- Problem -
In your copy, each line below is repeated exactly and no image appears.

(Pose estimation data)
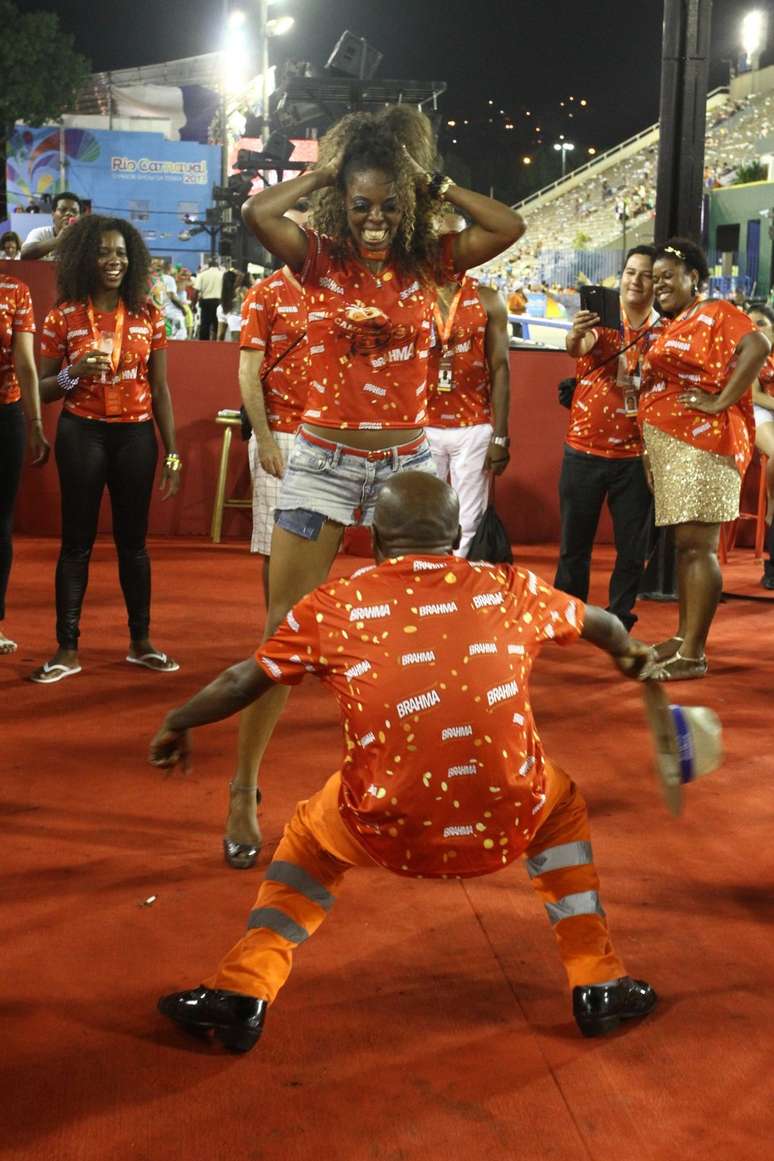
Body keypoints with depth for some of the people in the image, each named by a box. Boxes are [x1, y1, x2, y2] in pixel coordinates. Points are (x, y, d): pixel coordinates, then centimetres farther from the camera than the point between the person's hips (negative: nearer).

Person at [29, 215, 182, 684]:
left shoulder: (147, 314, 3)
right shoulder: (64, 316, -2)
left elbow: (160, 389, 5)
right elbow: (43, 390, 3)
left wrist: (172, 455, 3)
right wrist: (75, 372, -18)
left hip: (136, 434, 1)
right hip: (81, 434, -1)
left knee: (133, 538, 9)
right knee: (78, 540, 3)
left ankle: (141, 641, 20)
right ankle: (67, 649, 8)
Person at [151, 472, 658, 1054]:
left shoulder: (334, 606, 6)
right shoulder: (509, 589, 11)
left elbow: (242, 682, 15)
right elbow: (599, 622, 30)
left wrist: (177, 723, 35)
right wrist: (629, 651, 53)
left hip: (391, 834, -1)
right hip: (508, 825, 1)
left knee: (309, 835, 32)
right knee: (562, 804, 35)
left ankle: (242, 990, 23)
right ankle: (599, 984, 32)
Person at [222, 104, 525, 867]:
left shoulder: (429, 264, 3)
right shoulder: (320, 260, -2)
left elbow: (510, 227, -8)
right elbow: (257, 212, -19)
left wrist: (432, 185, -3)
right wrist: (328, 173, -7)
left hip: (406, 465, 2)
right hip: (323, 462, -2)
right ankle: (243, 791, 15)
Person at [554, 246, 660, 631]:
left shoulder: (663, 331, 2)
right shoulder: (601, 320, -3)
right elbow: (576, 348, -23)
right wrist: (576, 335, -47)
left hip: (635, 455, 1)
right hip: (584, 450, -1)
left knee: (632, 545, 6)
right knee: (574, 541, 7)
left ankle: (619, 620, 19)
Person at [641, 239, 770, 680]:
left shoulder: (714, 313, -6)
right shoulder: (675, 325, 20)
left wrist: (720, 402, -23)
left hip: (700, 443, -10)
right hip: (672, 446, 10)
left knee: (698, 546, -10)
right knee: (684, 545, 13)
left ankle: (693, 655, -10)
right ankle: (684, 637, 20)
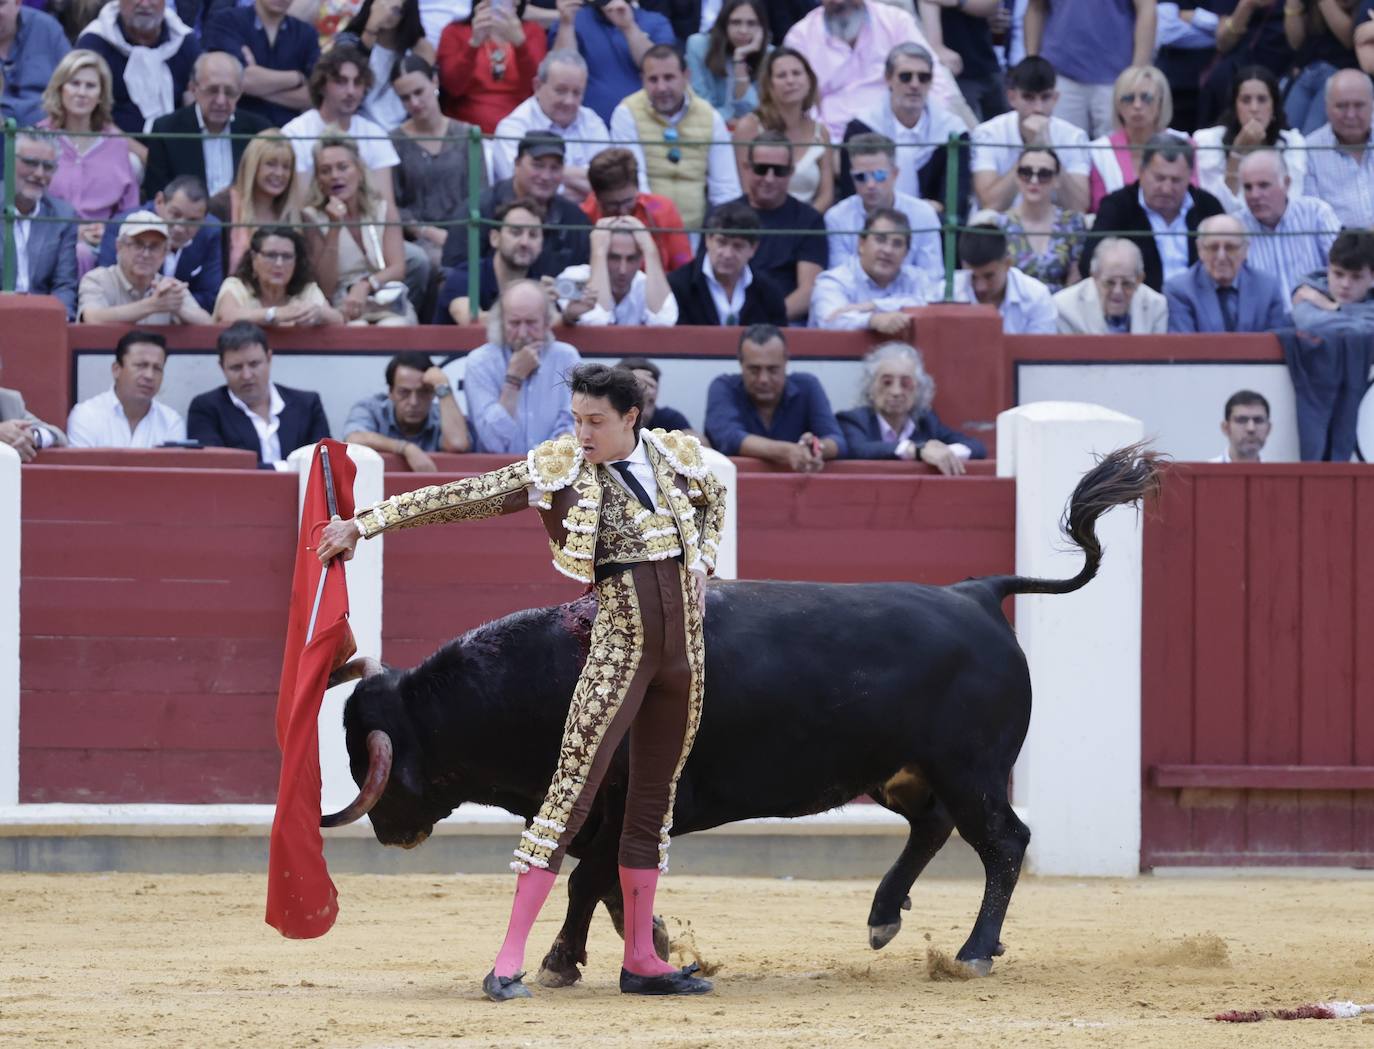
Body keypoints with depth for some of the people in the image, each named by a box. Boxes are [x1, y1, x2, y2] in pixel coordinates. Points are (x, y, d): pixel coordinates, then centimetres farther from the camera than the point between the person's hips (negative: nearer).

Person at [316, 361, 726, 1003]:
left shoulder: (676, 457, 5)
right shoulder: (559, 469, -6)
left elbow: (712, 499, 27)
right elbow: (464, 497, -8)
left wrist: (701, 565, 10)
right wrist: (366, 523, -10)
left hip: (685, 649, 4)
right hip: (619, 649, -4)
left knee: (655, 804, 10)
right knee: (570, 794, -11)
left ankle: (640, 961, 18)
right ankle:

- Worked solution -
Body keypoints with depth for some of the people in the image, each named by a box. Boxes are [x1, y1, x2, y2] in pixel coordinates. Points are (x, y, d): pixel coordinates, then centimetres farther from the camera than the point between the person's hips (negative: nearer).

Person at [29, 215, 182, 684]:
left shoulder: (147, 314, 3)
right shoulder: (64, 316, -2)
left elbow: (160, 389, 5)
right elbow: (43, 390, 3)
left wrist: (172, 455, 3)
right wrist: (75, 372, -18)
left hip: (136, 434, 1)
right hip: (81, 434, -1)
left knee: (133, 538, 9)
right knee: (78, 540, 3)
left ankle: (141, 641, 20)
right ankle: (67, 649, 8)
Person at [151, 472, 658, 1054]:
left shoulder: (334, 606, 6)
right shoulder: (509, 589, 11)
left elbow: (242, 682, 15)
right elbow: (599, 622, 30)
left wrist: (177, 723, 35)
right wrist: (629, 651, 53)
left hip: (391, 834, -1)
right hip: (508, 825, 1)
left knee: (309, 835, 32)
right knee: (562, 804, 35)
left ankle: (242, 990, 23)
right ankle: (599, 984, 32)
Person at [222, 104, 525, 867]:
left shoulder: (429, 264, 3)
right shoulder: (320, 260, -2)
left elbow: (510, 227, -8)
right elbow: (257, 212, -19)
left wrist: (432, 185, -3)
right wrist: (328, 173, -7)
left hip: (406, 465, 2)
right hip: (323, 462, -2)
right ankle: (243, 791, 15)
Person at [554, 246, 660, 631]:
left shoulder: (663, 331, 2)
right shoulder: (601, 320, -3)
right elbow: (576, 348, -23)
right wrist: (576, 335, -47)
left hip: (635, 455, 1)
right hip: (584, 450, -1)
left knee: (632, 545, 6)
right knee: (574, 541, 7)
left ankle: (619, 620, 19)
Person at [641, 239, 770, 680]:
left shoulder: (714, 313, -6)
right shoulder: (675, 325, 20)
left wrist: (720, 402, -23)
left hip: (700, 443, -10)
right hip: (672, 446, 10)
left knee: (698, 546, -10)
right knee: (684, 545, 13)
left ankle: (693, 655, -10)
right ankle: (684, 637, 20)
Body keypoints with depth for some of the people in the image, each named by a box. Boxes are [x1, y1, x2, y2] in pixel coordinates. Points are (x, y, d): pixel coordinates, then centimetres farther from the camera than the point between the person's hips (negative: nearer).

Person at [316, 361, 726, 1003]:
left shoulder: (676, 457, 5)
right shoulder: (559, 469, -6)
left elbow: (712, 499, 27)
right elbow: (464, 497, -8)
left wrist: (701, 565, 10)
right wrist: (366, 523, -10)
left hip: (685, 649, 4)
right hip: (619, 649, -4)
left knee: (655, 804, 10)
right knee: (570, 794, -11)
left ankle: (640, 961, 18)
right ankle:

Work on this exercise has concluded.